- _Work to do_
Can you put each line of text in the material below into a numbered list, skipping blank lines and leaving the pictures out?

- _Dataset content_

**********

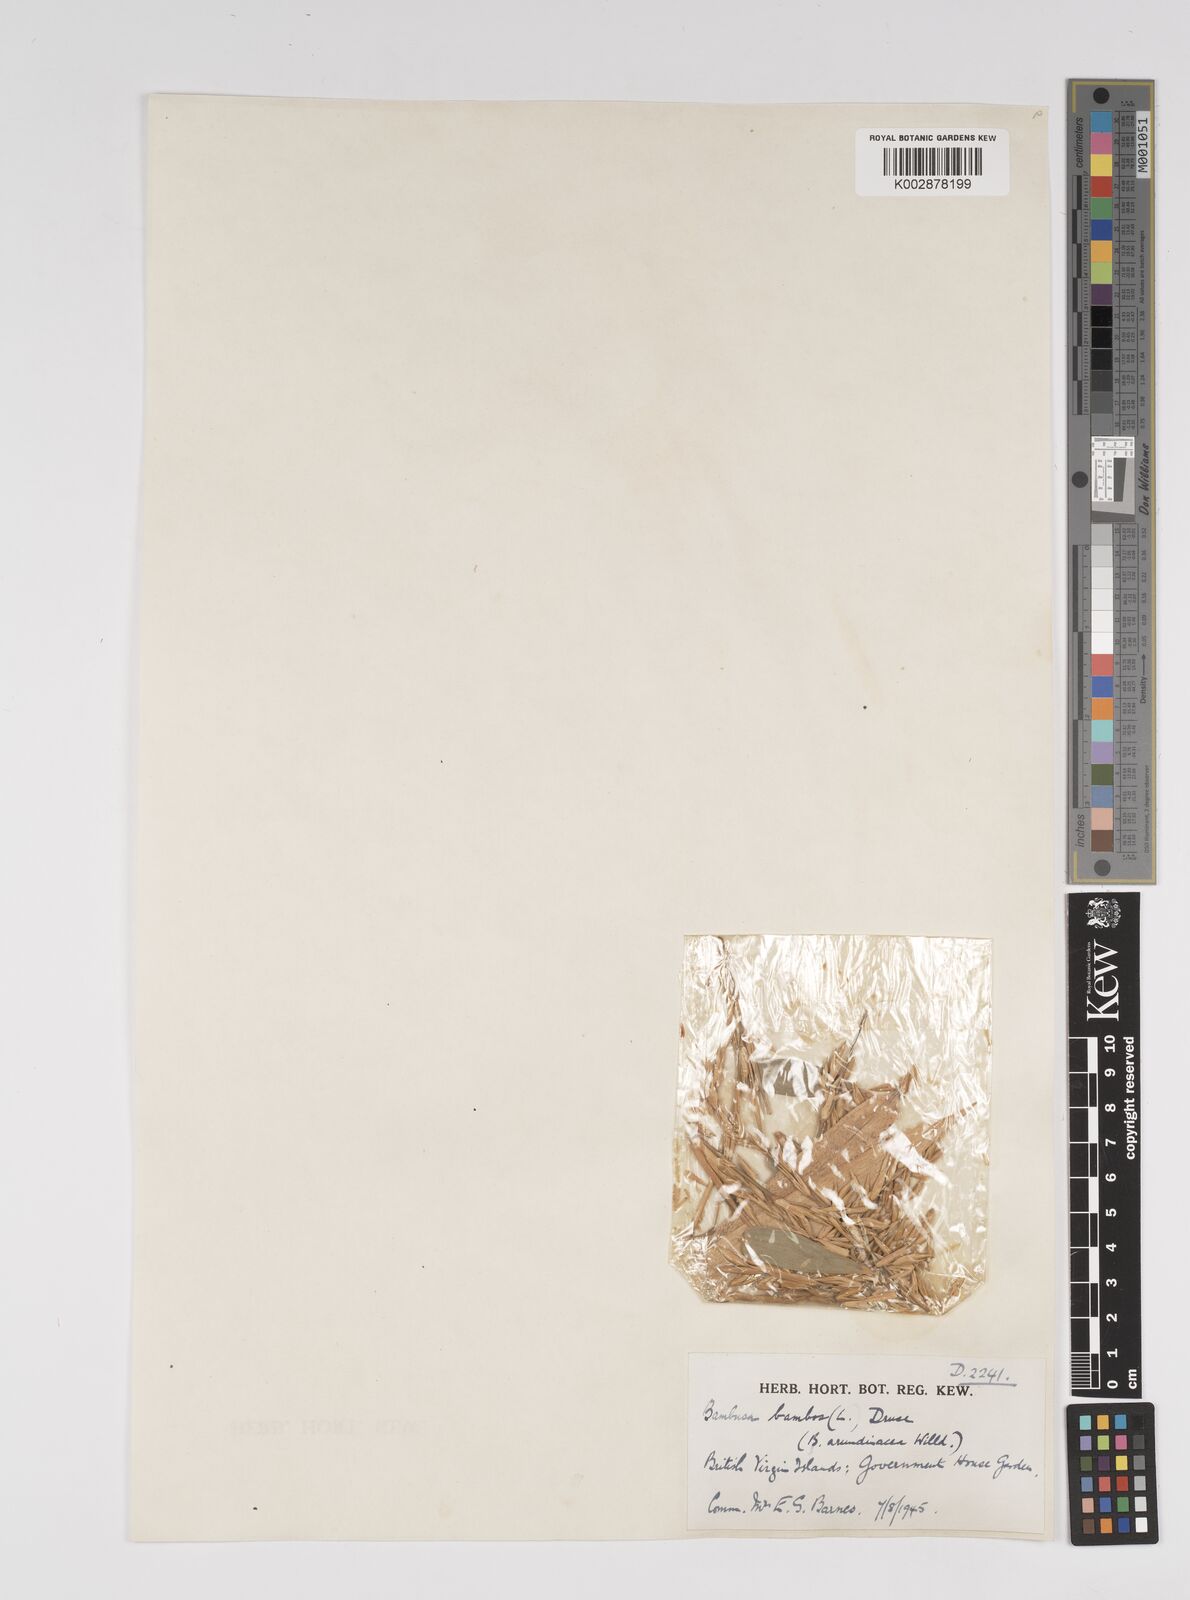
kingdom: Plantae
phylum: Tracheophyta
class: Liliopsida
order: Poales
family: Poaceae
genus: Bambusa
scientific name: Bambusa bambos
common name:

**********

- _Full response_
1. kingdom: Plantae
2. phylum: Tracheophyta
3. class: Liliopsida
4. order: Poales
5. family: Poaceae
6. genus: Bambusa
7. scientific name: Bambusa bambos
8. common name:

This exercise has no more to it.